REPUBLIKA.CO.ID, JAKARTA -- Pe'i Muhammad sudah terlanjur cinta dengan Ford Ranger edisi 2010. Mobil double cabin ini memang nyaman untuk Pe'i yang berusia 25 tahun. Meski Ford sudah hengkang dari Indonesia tiga tahun lalu, Pe'i tetap enggan menjual mobilnya.
"Sudah terlanjur nyaman, tapi ada keterbatasan dana juga buat beli mobil baru dengan jenis yang sama," kata Pe'i kepada Republika, belum lama ini.
Padahal, sebelumnya Pe'i kesulitan mencari suku cadang. Maklum saja, Pe'i berdomisili di Yogyakarta. Namun, ia berhasil mendapatkan suku cadang yang dibutuhkan setalah memesan di Jakarta.
Beruntung, Ford Ranger miliknya bandel. Saat ini, mobilnya masih dalam kondisi sehat.
Berbeda dengan Pe'i, Eka Visyugariawan harus galau dan pusing tujuh keliling. Punya mobil yang sama dengan Pe'i, Ford Ranger milik Eka punya masalah di mesin. Alhasil, mobil Eka nyaris jadi bangkai di kediamannya di Kabupaten Kerinci, Jambi.
"Saya pusing cari suku cadangnya sekarang. Apalagi bengkel resminya sudah tidak ada lagi," ungkap Eka.
Padahal, mobilnya tidaklah rusak parah. Setelah Ford pergi dari Indonesia, ia kesulitan mencari suku cadang. Pasalnya, barang yang ia butuhkan tidak tersedia dalam jumlah banyak.
Keinginan menjual si Ford Ranger sudah ada. Hanya saja, calon pembeli tentu ogah membeli mobil rusak.
"Ya harus diperbaiki dulu, barulah mungkin ada orang yang mau beli," kata Eka yang memakai Ford Ranger untuk membantunya bekerja di ladang.
Chevrolet All New Captiva
Sama-sama ditinggal pergi merek pujaan, Yuda Ardi sebagai konsumen Chevrolet (Chevy) juga kesulitan mendapatkan suku cadang. Padahal, Chevy belum sepenuhnya hengkang dari Indonesia.
Beberapa waktu lalu, Yuda yang berdomisili di Padang, Sumatera Barat, sulit mendapatkan onderdil untuk Chevrolet Captiva miliknya.
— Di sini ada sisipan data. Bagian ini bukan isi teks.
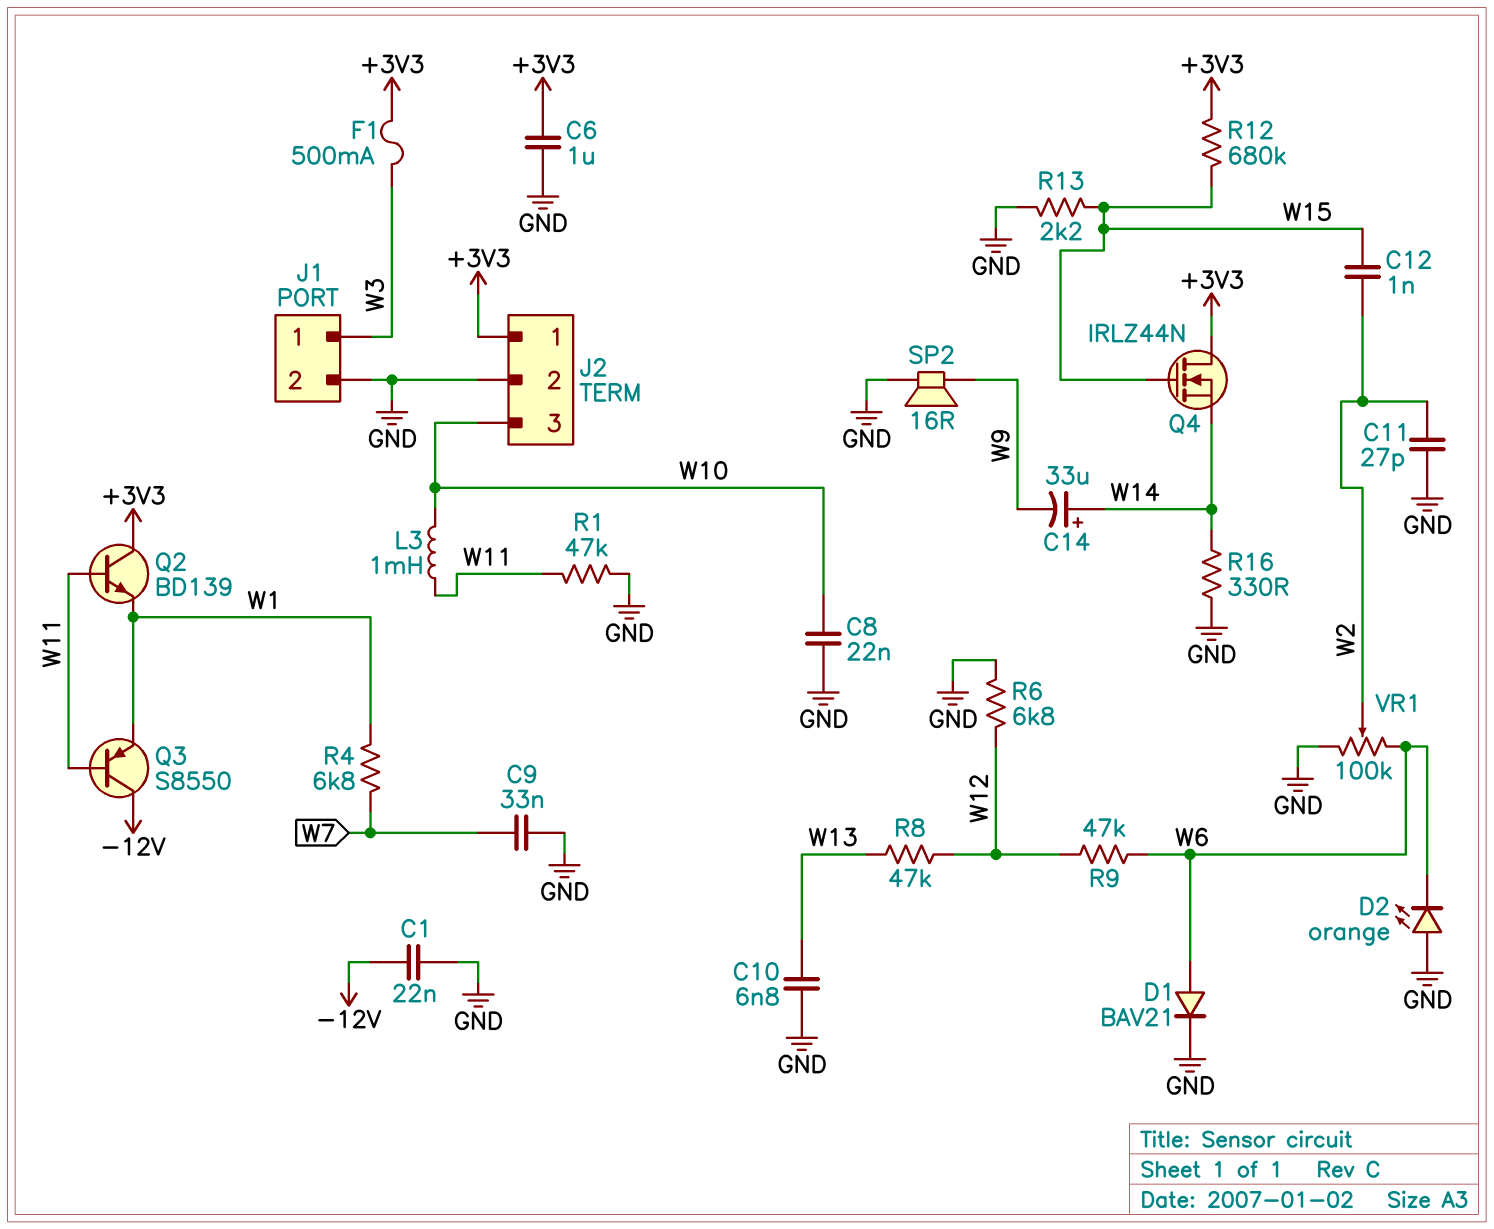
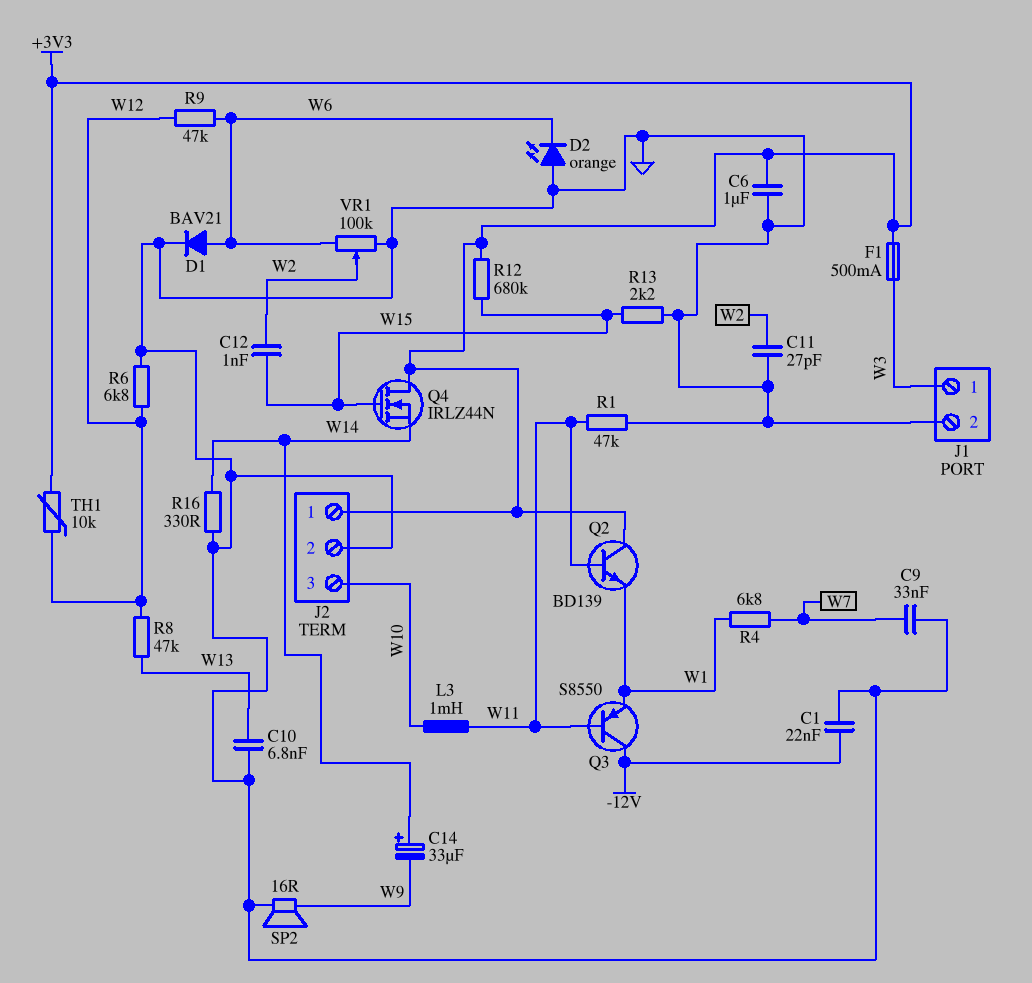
C8: 22nF (GND, W10) -> none
TH1: none -> 10k (+3V3, W12)

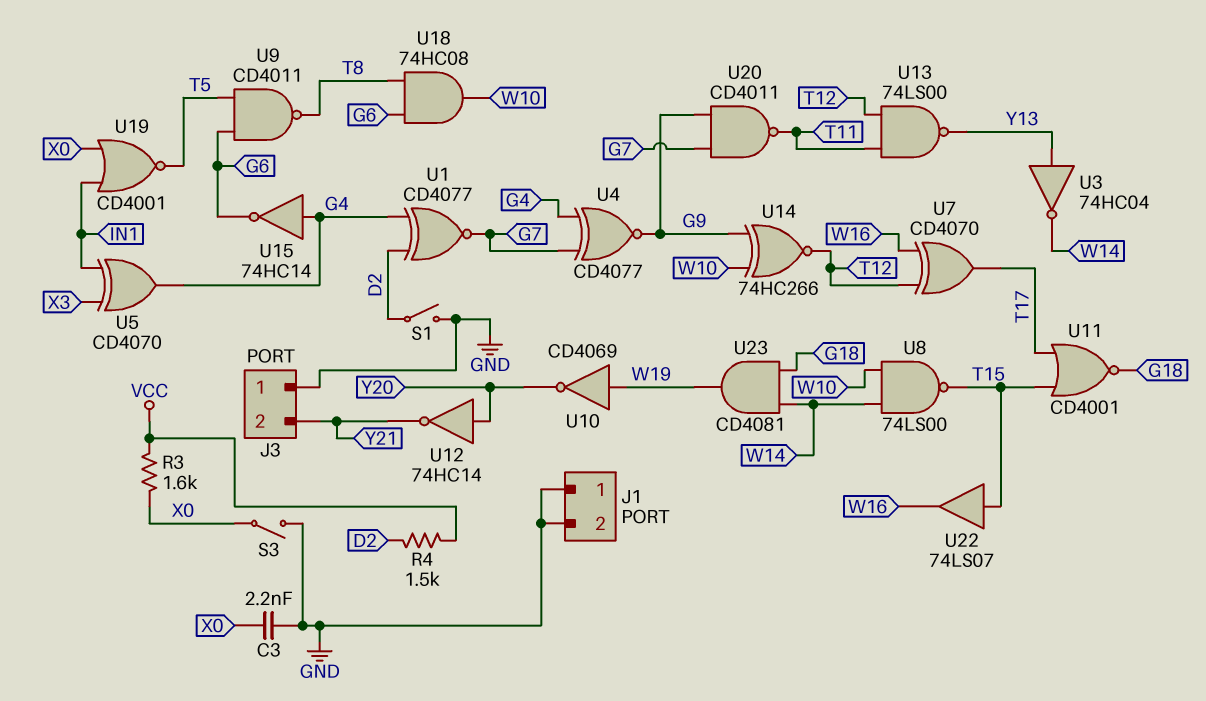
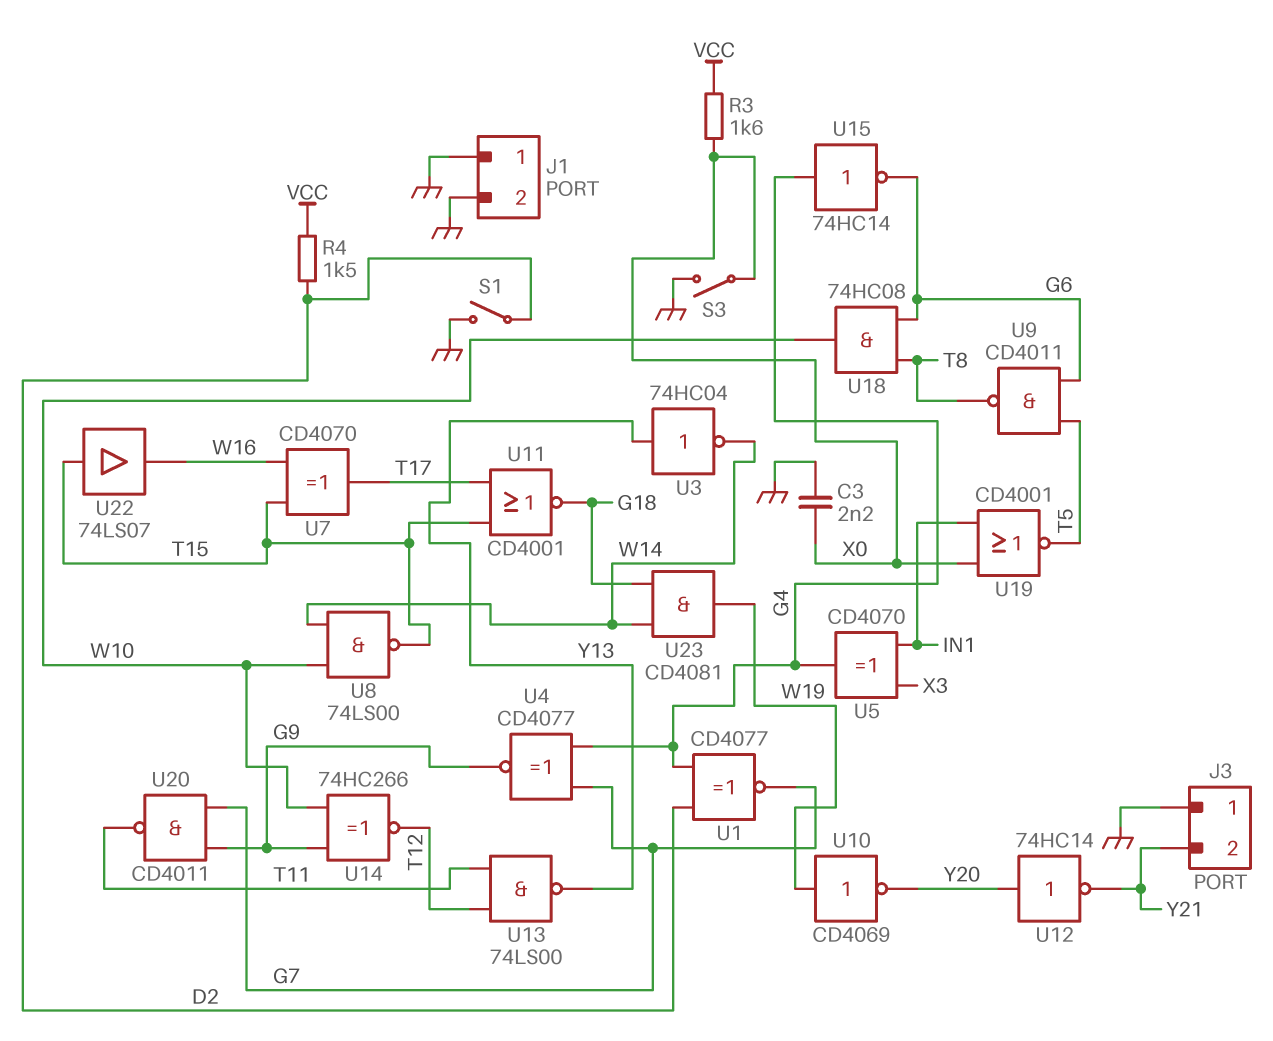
U7: XOR CD4070 (in T12, in W16, out T17) -> XOR CD4070 (in T15, in W16, out T17)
Menurutnya, suku cadang Chevrolet bagi konsumen di luar Pulau Jawa ibarat barang langka.
"Seperti beberapa hari lalu salah satu bagian mesin rusak. Bengkel bisa perbaiki, tapi onderdilnya itu tidak ada. Terpaksa memesanya di Jakarta," kata Yuda.
Namun, apa mau dikata. Lagi-lagi kenyamanan tak bisa membuat Yuda berpaling dari si Captiva. Tak apa kesulitan spare part, kenyamanan tetap yang utama.
"Saya masih ragu. Memang onderdilnya sudah tidak ada lagi di Kota Padang, tapi saya juga sudah terlanjur nyaman pakai mobil ini," jelas Yuda.
Bila Yuda kebingungan, Fachrul Rozi justru mampu mengatasi kegalauan. Ia paham Chevrolet pergi, tetapi dirinya tetap enggan pindah ke lain hati.
Fachrul sedikit banyak sudah mempelajari karakteristik mesin mobil Chevrolet, khususnya tipe Spin LTZ miliknya. Bahkan untuk suku cadang, Fachrul mengaku banyak alternatif yang bisa diandalkan selain merek General Motors (GM).
Tak hanya itu, bergabung dengan komunitas Chevrolet juga membuatnya bisa mengatasi persoalan suku cadang. Itu sebabnya, Fachrul enggan melepas si lincah Spin LTZ.
"Jadi saya belum ada kepikiran buat ganti merek lain," kata Fachrul.
Di sisi lain, merek Kia yang dikabarkan gulung tikar memang masih sebatas kabar burung. Ini pula yang membuat Puja Putra masih bisa bernapas lega. Pemilik Kia Picanto ini tetap setia berada di balik kemudi Picanto.
Saya sudah nayaman dengan mobil ini. Irit bahan bakar juga kan," kata Puja.